··· Exercise data

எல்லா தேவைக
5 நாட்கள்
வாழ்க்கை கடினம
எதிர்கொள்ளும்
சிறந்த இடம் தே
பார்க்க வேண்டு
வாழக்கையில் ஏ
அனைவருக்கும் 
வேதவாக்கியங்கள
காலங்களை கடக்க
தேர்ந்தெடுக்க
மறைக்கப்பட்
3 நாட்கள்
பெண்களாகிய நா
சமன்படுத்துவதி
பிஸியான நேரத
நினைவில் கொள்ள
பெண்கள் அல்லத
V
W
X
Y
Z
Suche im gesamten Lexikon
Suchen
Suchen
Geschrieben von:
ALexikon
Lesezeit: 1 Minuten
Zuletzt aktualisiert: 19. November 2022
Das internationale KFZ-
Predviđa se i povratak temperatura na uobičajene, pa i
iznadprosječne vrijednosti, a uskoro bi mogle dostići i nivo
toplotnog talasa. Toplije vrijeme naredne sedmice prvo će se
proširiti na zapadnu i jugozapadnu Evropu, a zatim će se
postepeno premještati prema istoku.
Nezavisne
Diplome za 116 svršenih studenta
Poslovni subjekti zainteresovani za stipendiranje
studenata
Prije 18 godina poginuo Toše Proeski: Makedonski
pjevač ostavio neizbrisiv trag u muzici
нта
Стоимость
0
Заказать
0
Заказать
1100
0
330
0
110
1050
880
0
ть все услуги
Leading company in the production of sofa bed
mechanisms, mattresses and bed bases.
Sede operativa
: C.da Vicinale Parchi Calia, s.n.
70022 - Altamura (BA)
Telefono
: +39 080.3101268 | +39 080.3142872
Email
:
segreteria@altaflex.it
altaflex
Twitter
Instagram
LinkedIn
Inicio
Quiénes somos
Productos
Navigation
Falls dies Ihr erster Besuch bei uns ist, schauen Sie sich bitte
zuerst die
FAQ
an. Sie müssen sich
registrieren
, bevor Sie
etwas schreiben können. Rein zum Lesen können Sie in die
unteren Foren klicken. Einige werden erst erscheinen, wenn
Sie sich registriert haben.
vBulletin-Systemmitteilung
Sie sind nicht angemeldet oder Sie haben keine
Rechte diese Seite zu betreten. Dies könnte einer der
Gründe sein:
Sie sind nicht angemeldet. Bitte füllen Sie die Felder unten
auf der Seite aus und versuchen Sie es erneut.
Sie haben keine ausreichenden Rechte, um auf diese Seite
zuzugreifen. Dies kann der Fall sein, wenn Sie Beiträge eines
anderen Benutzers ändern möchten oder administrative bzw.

······

To do:
Copy the material verbatim, from its first line through the line containing "Diplome za 116 svršenih studenta".

Worked solution:
எல்லா தேவைக
5 நாட்கள்
வாழ்க்கை கடினம
எதிர்கொள்ளும்
சிறந்த இடம் தே
பார்க்க வேண்டு
வாழக்கையில் ஏ
அனைவருக்கும் 
வேதவாக்கியங்கள
காலங்களை கடக்க
தேர்ந்தெடுக்க
மறைக்கப்பட்
3 நாட்கள்
பெண்களாகிய நா
சமன்படுத்துவதி
பிஸியான நேரத
நினைவில் கொள்ள
பெண்கள் அல்லத
V
W
X
Y
Z
Suche im gesamten Lexikon
Suchen
Suchen
Geschrieben von:
ALexikon
Lesezeit: 1 Minuten
Zuletzt aktualisiert: 19. November 2022
Das internationale KFZ-
Predviđa se i povratak temperatura na uobičajene, pa i
iznadprosječne vrijednosti, a uskoro bi mogle dostići i nivo
toplotnog talasa. Toplije vrijeme naredne sedmice prvo će se
proširiti na zapadnu i jugozapadnu Evropu, a zatim će se
postepeno premještati prema istoku.
Nezavisne
Diplome za 116 svršenih studenta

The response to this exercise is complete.